§ Your assignment: What lines in the records below include the word "none"? Return each one.

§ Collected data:

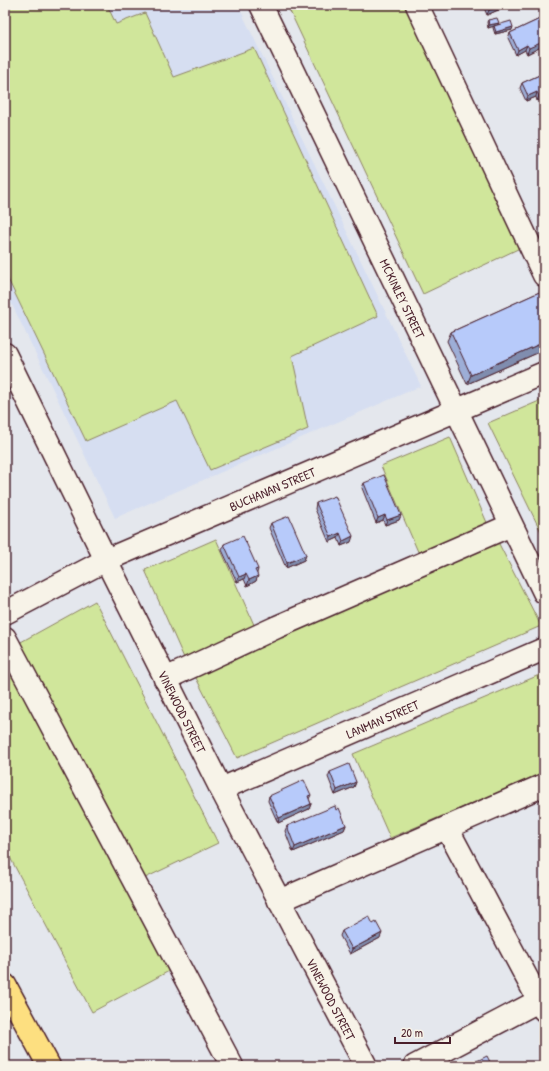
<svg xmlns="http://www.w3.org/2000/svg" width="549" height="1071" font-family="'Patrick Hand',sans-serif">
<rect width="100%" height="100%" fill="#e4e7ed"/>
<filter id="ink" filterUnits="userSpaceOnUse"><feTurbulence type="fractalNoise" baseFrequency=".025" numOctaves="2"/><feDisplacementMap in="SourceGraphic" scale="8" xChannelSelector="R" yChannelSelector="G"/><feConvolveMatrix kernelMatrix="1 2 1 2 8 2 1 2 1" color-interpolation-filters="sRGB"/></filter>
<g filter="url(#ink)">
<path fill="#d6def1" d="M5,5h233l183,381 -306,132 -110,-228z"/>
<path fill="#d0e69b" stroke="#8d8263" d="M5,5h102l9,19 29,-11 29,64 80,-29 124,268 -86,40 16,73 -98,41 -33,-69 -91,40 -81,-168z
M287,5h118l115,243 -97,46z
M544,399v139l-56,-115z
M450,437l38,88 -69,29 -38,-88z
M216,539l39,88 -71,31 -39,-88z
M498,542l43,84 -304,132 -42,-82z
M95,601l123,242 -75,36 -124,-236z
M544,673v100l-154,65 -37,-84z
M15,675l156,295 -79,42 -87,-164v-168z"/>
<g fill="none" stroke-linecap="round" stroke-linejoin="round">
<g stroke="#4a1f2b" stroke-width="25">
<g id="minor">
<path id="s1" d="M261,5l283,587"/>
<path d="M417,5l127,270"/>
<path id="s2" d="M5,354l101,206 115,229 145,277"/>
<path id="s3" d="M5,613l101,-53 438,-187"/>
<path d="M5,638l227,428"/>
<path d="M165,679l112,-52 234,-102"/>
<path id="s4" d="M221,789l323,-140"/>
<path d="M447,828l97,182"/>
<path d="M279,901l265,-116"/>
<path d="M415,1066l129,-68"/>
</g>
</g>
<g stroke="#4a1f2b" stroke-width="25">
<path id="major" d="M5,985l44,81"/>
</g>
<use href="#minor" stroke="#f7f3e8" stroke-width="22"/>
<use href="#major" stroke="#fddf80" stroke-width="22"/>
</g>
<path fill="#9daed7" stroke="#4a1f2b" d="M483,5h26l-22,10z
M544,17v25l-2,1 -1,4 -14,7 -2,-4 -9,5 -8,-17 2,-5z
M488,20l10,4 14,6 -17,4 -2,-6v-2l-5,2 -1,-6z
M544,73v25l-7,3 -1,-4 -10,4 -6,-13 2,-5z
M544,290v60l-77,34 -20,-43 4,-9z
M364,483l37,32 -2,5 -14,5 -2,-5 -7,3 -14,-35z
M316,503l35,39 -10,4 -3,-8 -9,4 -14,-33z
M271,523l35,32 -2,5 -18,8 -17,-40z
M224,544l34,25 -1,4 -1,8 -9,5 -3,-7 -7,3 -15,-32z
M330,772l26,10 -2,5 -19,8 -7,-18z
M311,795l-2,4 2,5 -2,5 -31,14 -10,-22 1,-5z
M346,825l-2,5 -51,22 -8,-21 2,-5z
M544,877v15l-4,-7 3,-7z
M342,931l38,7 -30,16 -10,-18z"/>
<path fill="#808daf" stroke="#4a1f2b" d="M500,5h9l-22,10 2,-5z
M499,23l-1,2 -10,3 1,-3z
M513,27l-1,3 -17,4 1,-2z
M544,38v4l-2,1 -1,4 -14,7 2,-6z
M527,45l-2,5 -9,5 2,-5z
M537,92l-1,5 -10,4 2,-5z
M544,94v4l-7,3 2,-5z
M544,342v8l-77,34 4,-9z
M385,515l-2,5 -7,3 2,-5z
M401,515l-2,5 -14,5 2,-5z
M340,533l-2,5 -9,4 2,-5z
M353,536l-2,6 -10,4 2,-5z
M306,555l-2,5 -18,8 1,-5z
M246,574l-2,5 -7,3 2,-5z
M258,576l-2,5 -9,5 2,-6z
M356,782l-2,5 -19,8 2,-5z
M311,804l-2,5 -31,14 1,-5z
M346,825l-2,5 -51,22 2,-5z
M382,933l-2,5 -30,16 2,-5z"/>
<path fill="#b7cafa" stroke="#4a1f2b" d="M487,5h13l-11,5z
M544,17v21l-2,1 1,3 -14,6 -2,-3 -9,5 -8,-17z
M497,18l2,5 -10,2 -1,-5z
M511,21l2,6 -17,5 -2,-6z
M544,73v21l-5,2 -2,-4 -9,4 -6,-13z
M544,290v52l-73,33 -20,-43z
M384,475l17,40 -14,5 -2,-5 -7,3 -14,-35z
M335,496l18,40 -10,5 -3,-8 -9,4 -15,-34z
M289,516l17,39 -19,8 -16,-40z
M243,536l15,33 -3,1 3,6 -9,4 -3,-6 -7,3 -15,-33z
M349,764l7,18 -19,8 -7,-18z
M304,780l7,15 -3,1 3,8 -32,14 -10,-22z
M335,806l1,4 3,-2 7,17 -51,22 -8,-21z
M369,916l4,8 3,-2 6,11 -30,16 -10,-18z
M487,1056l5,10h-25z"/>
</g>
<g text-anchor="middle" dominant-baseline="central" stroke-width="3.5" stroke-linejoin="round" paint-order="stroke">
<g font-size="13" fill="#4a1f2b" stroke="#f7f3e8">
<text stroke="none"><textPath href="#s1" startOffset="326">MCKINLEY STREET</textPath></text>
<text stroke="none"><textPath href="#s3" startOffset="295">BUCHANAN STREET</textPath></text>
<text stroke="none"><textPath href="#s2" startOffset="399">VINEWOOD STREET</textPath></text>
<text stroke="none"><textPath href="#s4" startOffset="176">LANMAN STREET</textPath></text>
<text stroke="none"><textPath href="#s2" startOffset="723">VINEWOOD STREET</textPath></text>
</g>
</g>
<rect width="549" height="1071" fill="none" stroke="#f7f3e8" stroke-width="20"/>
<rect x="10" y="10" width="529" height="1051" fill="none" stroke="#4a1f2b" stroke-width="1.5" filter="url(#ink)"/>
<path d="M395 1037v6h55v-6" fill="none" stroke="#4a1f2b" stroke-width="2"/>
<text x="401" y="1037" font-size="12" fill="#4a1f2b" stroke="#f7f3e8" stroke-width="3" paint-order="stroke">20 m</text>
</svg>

§ Response to this exercise:
<g fill="none" stroke-linecap="round" stroke-linejoin="round">
<text stroke="none"><textPath href="#s1" startOffset="326">MCKINLEY STREET</textPath></text>
<text stroke="none"><textPath href="#s3" startOffset="295">BUCHANAN STREET</textPath></text>
<text stroke="none"><textPath href="#s2" startOffset="399">VINEWOOD STREET</textPath></text>
<text stroke="none"><textPath href="#s4" startOffset="176">LANMAN STREET</textPath></text>
<text stroke="none"><textPath href="#s2" startOffset="723">VINEWOOD STREET</textPath></text>
<rect width="549" height="1071" fill="none" stroke="#f7f3e8" stroke-width="20"/>
<rect x="10" y="10" width="529" height="1051" fill="none" stroke="#4a1f2b" stroke-width="1.5" filter="url(#ink)"/>
<path d="M395 1037v6h55v-6" fill="none" stroke="#4a1f2b" stroke-width="2"/>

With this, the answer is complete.